Dictionaries “map” keys to values. It’s perfectly fine if the preceding sentence means absolutely nothing to you – after seeing some examples you will develop your instincts for deciding when your data belongs in a dictionary.

Suppose you are working with sequence data. Each entry consists of a header (or name) and a sequence (series of nucleotides). You could store this data in a dictionary! The headers would be keys and the nucleotide strings would be values. When you want to access the sequence corresponding to a certain header, you present that header to the dictionary and it returns the sequence to you.

Here’s a small example. Start up a Python interpreter (just type python and press enter). Then type the commands that follow the >>> prompt.

Create an empty dictionary:

>>> my_seqs = {}

Now add a key/value pair to it:

>>> my_seqs['seq_1'] = 'GATTACA'

Add another:

>>> my_seqs['seq_2'] = 'ACTACTACT'

Now print the dictionary to see what it looks like*:

>>> print(my_seqs)
{'seq_1': 'GATTACA', 'seq_2': 'ACTACTACT'}

What was that first sequence again? Access it like this:

>>> print(my_seqs['seq_1'])
GATTACA

Still feeling pretty WTF?

That’s okay. Let’s recap what we just did. We created an empty dictionary and added two key/value pairs to it. The keys and values were all strings in this case, though it’s perfectly normal to store other types of data in a dictionary.

Next we printed the entire dictionary, and then we printed just one value from the dictionary. Adding items and accessing items both use the same syntax: dict_name[key], which I like to refer to as “square brackets with a key inside, crammed up against the name of the dictionary” notation.

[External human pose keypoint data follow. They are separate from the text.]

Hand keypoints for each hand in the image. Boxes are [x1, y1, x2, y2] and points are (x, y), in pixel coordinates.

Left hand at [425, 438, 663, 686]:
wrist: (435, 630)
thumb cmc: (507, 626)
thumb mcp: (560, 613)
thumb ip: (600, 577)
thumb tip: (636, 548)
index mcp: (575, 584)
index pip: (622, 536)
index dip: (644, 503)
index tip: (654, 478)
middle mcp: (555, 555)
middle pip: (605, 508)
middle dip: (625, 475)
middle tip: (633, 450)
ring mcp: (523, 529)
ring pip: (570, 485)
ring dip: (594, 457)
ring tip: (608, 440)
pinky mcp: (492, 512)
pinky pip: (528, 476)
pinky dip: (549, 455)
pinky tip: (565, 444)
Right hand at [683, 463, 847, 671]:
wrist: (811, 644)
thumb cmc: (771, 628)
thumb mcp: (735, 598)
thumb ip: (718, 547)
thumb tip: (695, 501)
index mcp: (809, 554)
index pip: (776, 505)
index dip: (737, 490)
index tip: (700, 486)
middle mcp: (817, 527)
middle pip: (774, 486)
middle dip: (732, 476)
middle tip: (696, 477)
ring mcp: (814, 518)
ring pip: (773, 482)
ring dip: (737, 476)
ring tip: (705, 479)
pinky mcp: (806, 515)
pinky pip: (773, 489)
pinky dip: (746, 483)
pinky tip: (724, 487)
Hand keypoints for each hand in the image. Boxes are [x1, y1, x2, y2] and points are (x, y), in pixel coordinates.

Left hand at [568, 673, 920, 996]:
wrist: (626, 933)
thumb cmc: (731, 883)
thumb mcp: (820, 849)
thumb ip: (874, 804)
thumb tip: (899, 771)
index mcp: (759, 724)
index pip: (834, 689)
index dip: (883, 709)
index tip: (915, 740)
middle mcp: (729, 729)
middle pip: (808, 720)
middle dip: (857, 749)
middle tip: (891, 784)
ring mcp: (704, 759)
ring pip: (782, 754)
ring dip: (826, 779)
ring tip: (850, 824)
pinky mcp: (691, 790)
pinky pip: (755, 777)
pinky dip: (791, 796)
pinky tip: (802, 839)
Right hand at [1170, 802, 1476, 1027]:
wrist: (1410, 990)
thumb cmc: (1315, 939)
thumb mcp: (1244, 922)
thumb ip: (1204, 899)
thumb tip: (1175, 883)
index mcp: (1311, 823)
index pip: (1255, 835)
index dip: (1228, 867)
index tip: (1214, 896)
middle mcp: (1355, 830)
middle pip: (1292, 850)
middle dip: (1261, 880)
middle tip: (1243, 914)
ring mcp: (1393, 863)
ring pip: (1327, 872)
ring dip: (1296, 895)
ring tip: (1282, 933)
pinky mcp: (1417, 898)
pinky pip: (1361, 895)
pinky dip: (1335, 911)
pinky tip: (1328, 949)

So, was a dictionary the right way to store this data? We could have just stored the whole thing in a string, or put the sequences in a list instead. What’s the point of a dictionary?

Quick lookups

Dictionaries excel at accessing data one element at a time. If you added thousands of sequences to your dictionary and then picked a random header to look up, you’d get the corresponding sequence right away**.

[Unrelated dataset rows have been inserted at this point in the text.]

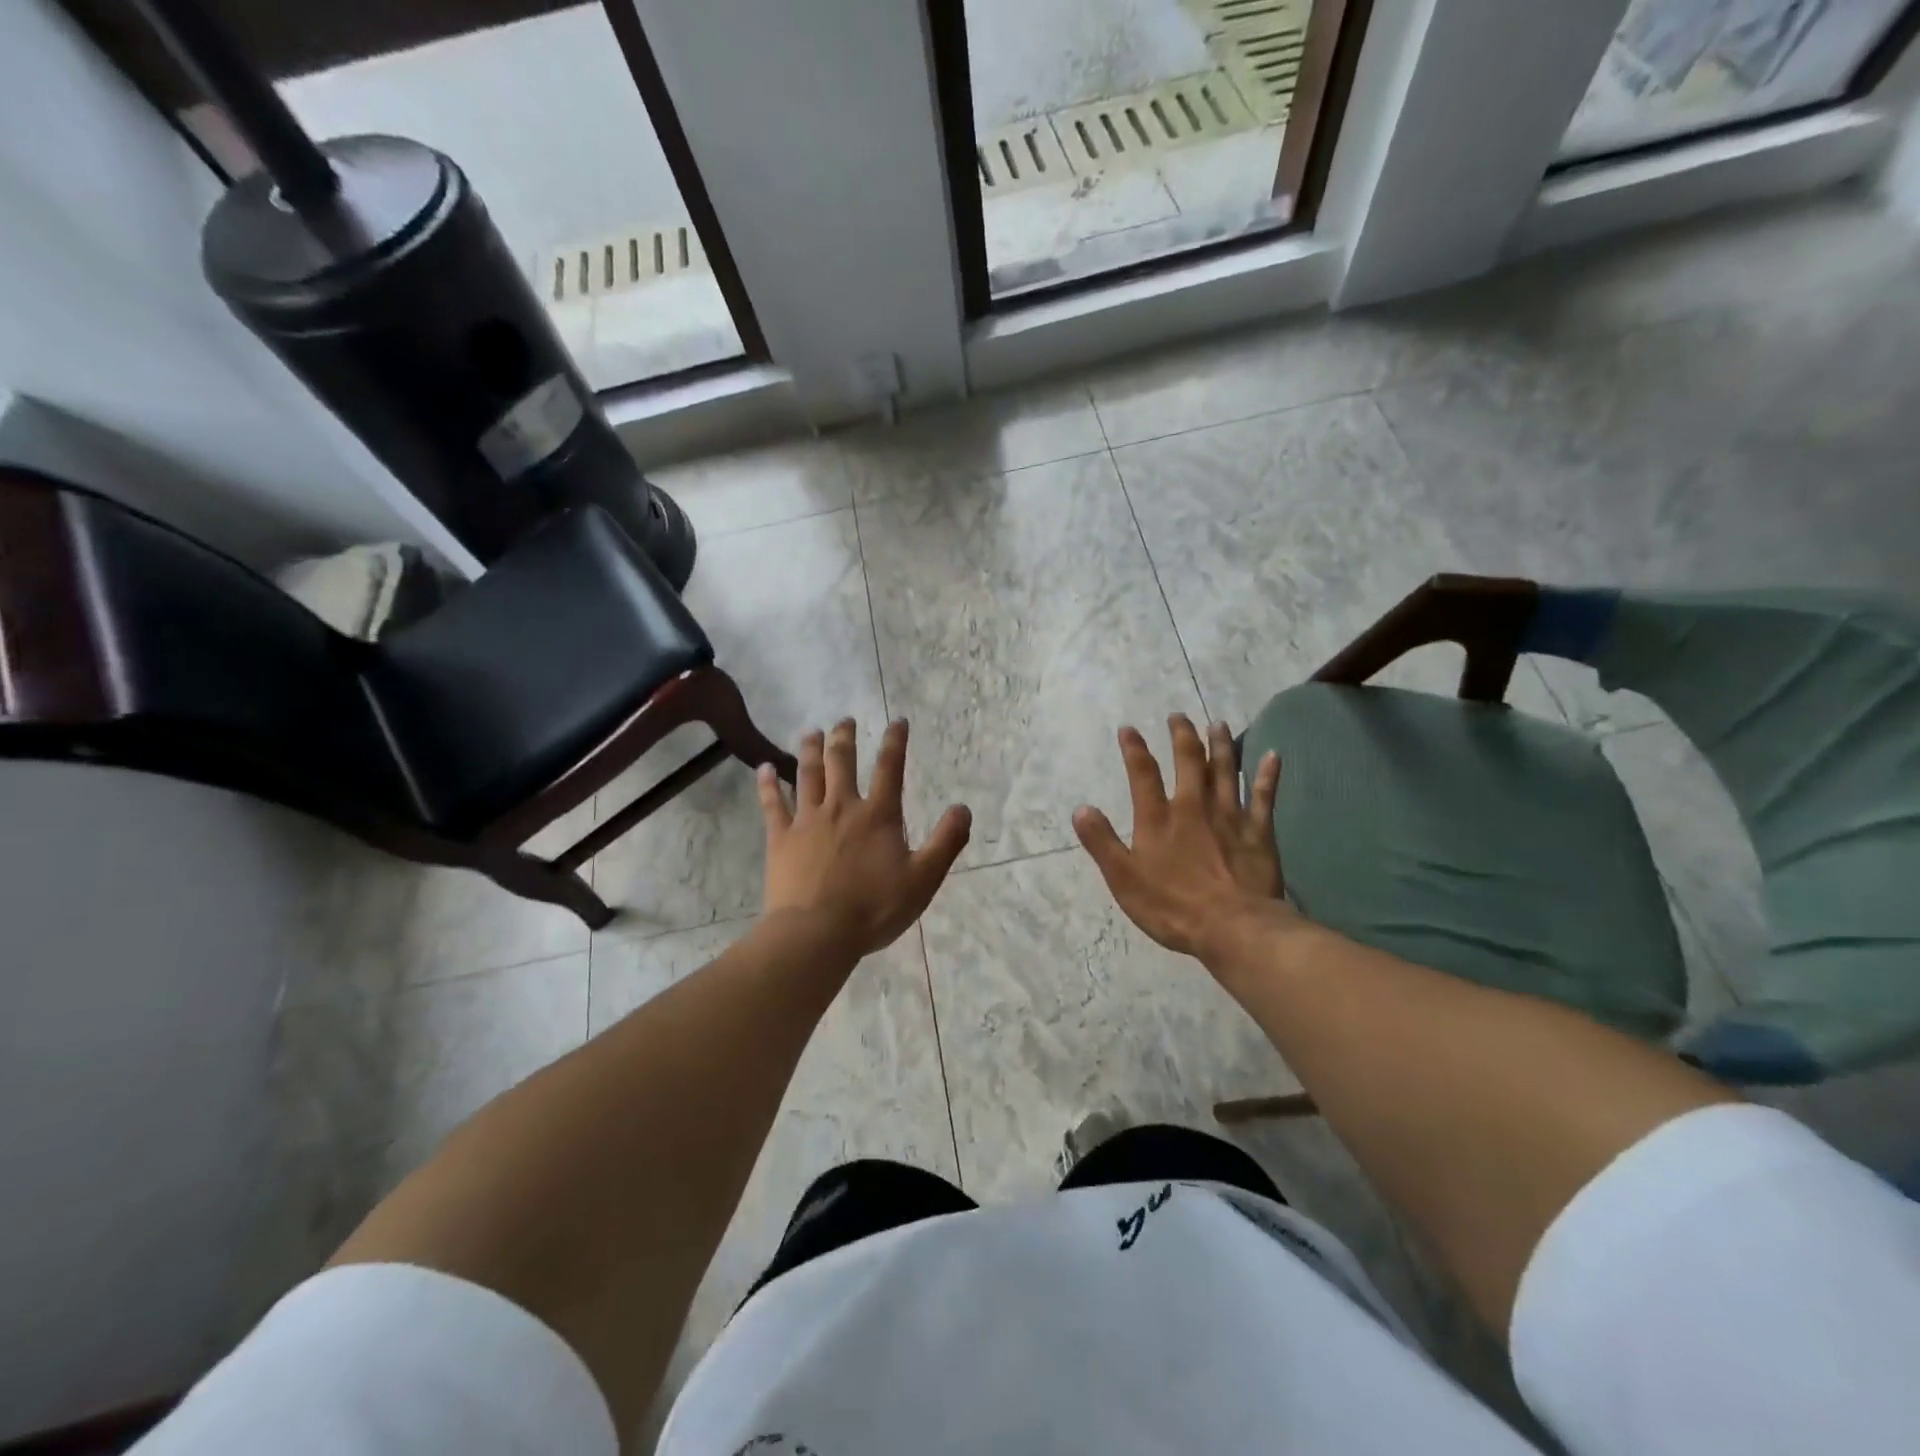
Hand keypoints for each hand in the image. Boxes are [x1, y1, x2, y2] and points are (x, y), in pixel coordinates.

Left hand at [759, 718, 970, 957]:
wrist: (817, 933)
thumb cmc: (874, 908)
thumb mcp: (923, 879)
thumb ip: (946, 842)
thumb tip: (963, 808)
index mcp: (878, 816)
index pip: (889, 769)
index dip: (895, 742)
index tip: (898, 721)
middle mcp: (841, 807)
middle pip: (842, 762)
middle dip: (845, 737)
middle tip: (845, 720)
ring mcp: (807, 821)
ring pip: (808, 775)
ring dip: (811, 750)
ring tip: (812, 731)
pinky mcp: (781, 839)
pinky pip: (772, 804)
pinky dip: (768, 784)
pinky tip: (763, 768)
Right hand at [1073, 716, 1290, 965]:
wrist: (1233, 927)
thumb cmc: (1173, 907)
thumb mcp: (1124, 879)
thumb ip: (1102, 842)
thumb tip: (1081, 809)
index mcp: (1158, 819)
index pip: (1143, 774)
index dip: (1134, 749)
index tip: (1128, 729)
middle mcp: (1193, 806)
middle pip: (1188, 761)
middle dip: (1182, 735)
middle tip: (1178, 716)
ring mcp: (1229, 815)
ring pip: (1225, 770)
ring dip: (1220, 745)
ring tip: (1217, 724)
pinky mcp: (1258, 831)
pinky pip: (1264, 795)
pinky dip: (1267, 774)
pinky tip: (1272, 755)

You can’t do this with a string – you would have to check the entire string for a segment that matches your header, then move forward to find the sequence, and somehow figure out where it ends and the next header begins. Ugh.

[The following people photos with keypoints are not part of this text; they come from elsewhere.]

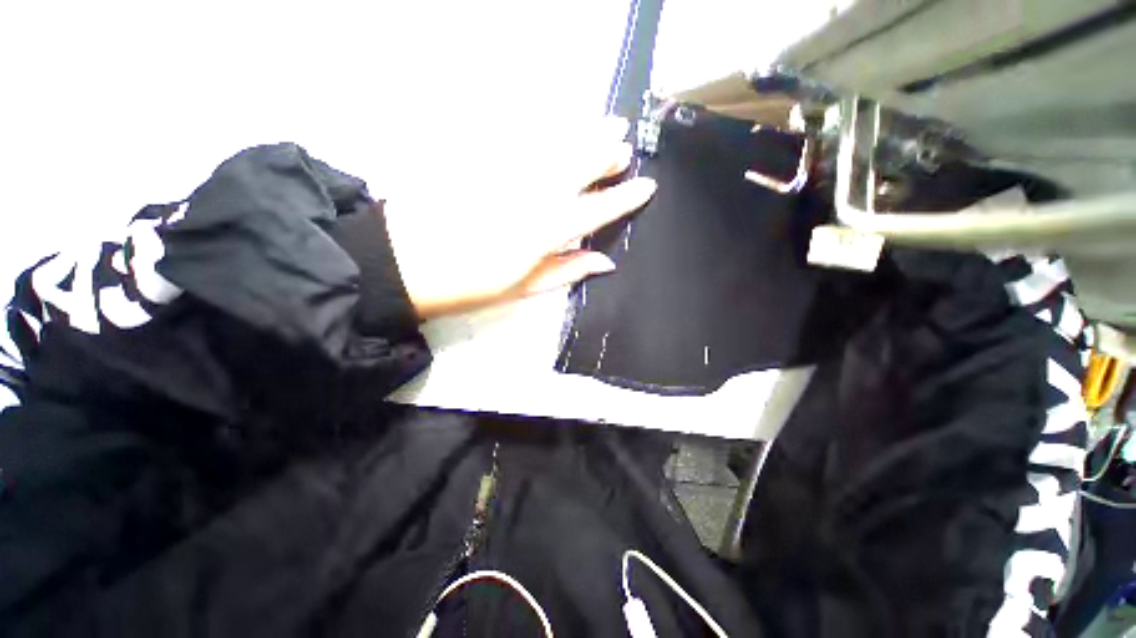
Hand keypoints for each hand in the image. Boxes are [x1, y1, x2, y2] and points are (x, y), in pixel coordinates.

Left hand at [384, 117, 655, 318]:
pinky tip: (563, 128)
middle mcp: (531, 196)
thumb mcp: (523, 288)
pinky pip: (524, 138)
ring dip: (585, 135)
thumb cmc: (470, 285)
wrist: (405, 262)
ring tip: (609, 126)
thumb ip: (567, 271)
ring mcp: (506, 172)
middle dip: (606, 155)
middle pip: (578, 168)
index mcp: (543, 233)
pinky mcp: (483, 159)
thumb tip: (606, 261)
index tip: (647, 187)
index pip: (595, 210)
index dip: (623, 199)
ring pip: (556, 147)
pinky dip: (550, 131)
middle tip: (626, 148)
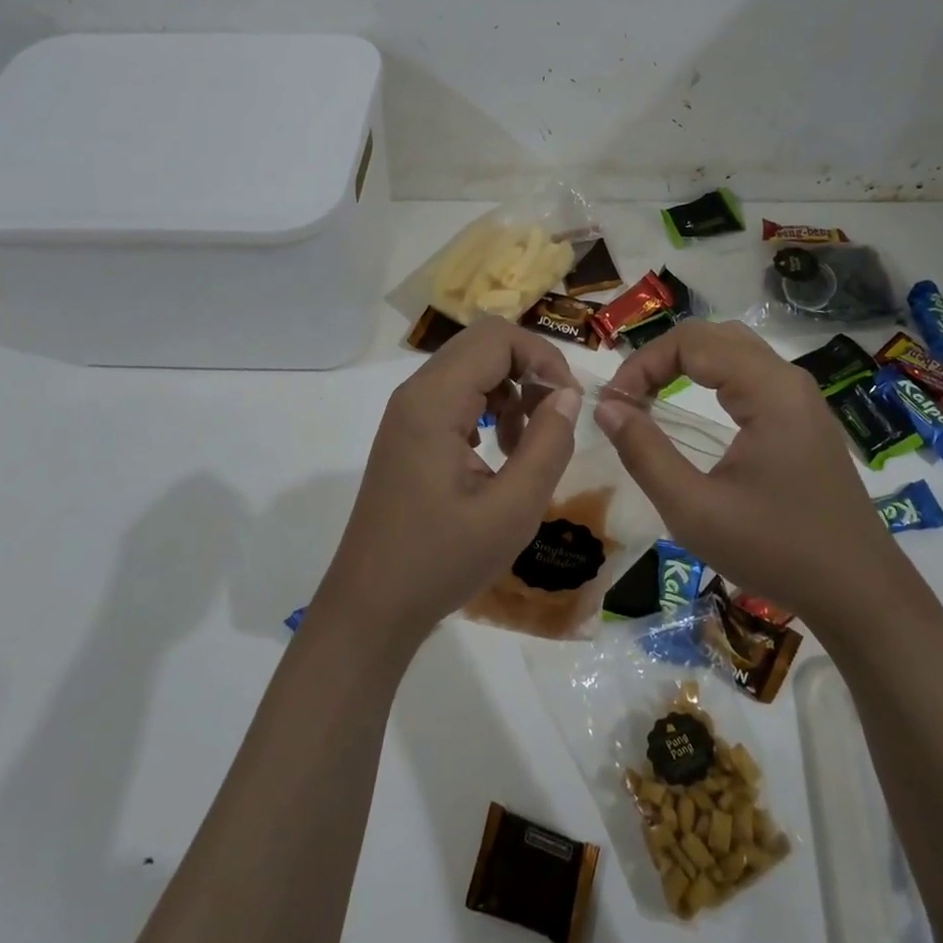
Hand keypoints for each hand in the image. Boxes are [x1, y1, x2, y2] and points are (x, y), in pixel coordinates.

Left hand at [310, 316, 581, 650]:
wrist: (372, 605)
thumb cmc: (441, 560)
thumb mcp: (512, 510)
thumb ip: (548, 444)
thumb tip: (568, 395)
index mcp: (434, 401)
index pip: (498, 338)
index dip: (543, 359)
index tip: (569, 405)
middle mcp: (416, 393)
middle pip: (484, 344)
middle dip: (530, 370)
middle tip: (554, 419)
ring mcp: (408, 411)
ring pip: (472, 367)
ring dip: (511, 391)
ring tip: (525, 446)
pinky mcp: (409, 431)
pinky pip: (457, 394)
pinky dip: (489, 408)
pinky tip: (499, 453)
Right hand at [597, 320, 890, 620]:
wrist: (859, 593)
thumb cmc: (775, 551)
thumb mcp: (694, 510)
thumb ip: (644, 453)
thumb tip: (606, 407)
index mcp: (769, 391)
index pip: (691, 343)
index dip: (642, 364)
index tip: (614, 405)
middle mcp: (789, 379)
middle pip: (712, 336)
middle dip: (661, 358)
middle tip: (628, 400)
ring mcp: (802, 396)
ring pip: (733, 349)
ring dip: (686, 362)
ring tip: (652, 396)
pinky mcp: (805, 416)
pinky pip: (751, 371)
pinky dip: (711, 375)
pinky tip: (693, 406)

You can’t do this with a list, either. Instead, you would have to iterate through the list item by item, checking each header to see if it matches what you’re looking for. If your sequence is at the end of the list, too bad! You’ll just have to wait until you get there.

When not to use a dictionary

If dictionaries are great for looking up values, they’re pretty lousy for iterating over data. That’s not to say you can’t do so – try this simple for loop to print your sequences:

>>> for k in my_seqs.keys():
...     print(my_seqs[k])
...
GATTACA
ACTACTACT

Calling the keys() method on a dictionary will return a list of keys. You’re free to loop over these keys and access their corresponding values any time you like. So why would you ever use a plain old list?

There are a couple of reasons. First, there’s no point in creating a dictionary if all you need to do is turn it into a list. More importantly, though, dictionaries are not sorted. We lucked out getting our seqs back in the order we entered them – unlike lists, dictionaries offer us no guarantee of that behavior. Want to keep your data in order? Use a list.

What you need to remember

  • Python dictionaries store keys and values
  • They are great for when you have to look up single items
  • They do not stay sorted
  • You can create them with curly braces
  • You can access them with square brackets

*Why use print()? Doesn’t the Python interpreter automatically print the value of a variable when you type its name and press enter? - It does! This tutorial includes the print() function, and the extra layer of parentheses that accompany it, in order to encourage careful typing and to provide code samples that will transfer over to a scripting environment.

**Technically speaking, in constant time.